There is so much I miss about you. At this very moment it is your hands. I miss the way they held mine, interlocking fingers~ your thumb embracing the top of my wrist. It was as if your thumbprint helped to keep the pulse of what ever adventure was going on in my life flowing. I miss the freckles that painted the canvas of your skin between your two knuckles. The little specks stretched as you gripped your bike handles bars and framed the band on your left ring finger.

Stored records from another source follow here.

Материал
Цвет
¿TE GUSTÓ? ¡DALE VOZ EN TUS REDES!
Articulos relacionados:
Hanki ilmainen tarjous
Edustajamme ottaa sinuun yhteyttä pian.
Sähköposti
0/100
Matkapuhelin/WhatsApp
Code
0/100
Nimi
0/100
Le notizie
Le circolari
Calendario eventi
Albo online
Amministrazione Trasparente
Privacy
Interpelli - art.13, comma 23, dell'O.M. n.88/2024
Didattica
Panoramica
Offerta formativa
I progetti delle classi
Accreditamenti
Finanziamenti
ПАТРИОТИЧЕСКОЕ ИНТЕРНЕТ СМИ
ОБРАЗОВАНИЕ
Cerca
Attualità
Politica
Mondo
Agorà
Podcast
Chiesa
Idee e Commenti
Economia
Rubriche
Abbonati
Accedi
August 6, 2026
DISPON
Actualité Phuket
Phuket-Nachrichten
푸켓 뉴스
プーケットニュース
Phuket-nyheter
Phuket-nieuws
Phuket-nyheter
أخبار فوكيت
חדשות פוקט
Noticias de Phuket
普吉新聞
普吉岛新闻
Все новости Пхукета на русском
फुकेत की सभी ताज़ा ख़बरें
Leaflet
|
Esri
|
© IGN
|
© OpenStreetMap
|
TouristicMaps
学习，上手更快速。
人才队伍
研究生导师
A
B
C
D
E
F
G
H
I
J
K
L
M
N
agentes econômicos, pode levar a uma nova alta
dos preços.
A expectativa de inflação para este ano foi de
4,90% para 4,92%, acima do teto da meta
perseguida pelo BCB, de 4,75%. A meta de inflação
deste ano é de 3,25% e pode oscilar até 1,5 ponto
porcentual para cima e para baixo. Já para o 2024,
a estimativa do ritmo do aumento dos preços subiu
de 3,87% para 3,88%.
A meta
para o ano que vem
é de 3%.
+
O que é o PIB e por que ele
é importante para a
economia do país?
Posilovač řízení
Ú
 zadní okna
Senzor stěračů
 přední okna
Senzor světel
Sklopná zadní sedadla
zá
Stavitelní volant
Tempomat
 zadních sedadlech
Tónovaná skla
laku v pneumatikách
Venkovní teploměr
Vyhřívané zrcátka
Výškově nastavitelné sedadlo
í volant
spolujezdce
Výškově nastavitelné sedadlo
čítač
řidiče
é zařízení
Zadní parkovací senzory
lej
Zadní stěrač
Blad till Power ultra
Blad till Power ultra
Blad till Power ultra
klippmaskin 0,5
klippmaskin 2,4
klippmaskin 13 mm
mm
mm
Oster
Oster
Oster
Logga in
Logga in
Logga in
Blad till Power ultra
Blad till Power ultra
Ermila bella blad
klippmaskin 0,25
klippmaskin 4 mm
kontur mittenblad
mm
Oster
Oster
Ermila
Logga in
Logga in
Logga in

I miss the grip you had when your held my hand as we walked the dog, or down street, or around the city, or on the sofa, or my favorite~ in bed as we ever so slowly slipped into slumber. These hands were strong, capable of building and fixing many things. They were soft, gifted in touch and holding my heart. I miss the way the dirt lined the outside of your fingers not your nail beds when we went camping and did not come clean even after a dip in the river until we were home, and a bubble bath was drawn. I love the scar that graced your right hand reminding me of the wild side in life you lived. How I long to run my fingers over that raised mark once again.
I miss how the palm of your hand was the perfect size to hold my head as you hugged me. Each long finger stretched out to caress my cranium in a way that felt safe and protected. I miss the coldness that graced them all winter long, even when you would run them up my bare skin and freeze me and stop me in my tracks. I miss the wrinkles that recently graced your hands from building sets, carrying trays, and most all from holding me.
And now as the year mark is days away I close my eyes and long for your touch. I reach out but fear there is no hand reaching back. I squeeze my eyes really tight trying to remember what your embrace felt like… I fear I have forgotten how it felt, how it fit perfectly. But somehow I know that years from now when we meet again my hands will find their missing piece, they will find yours. Until then I long for your touch my love.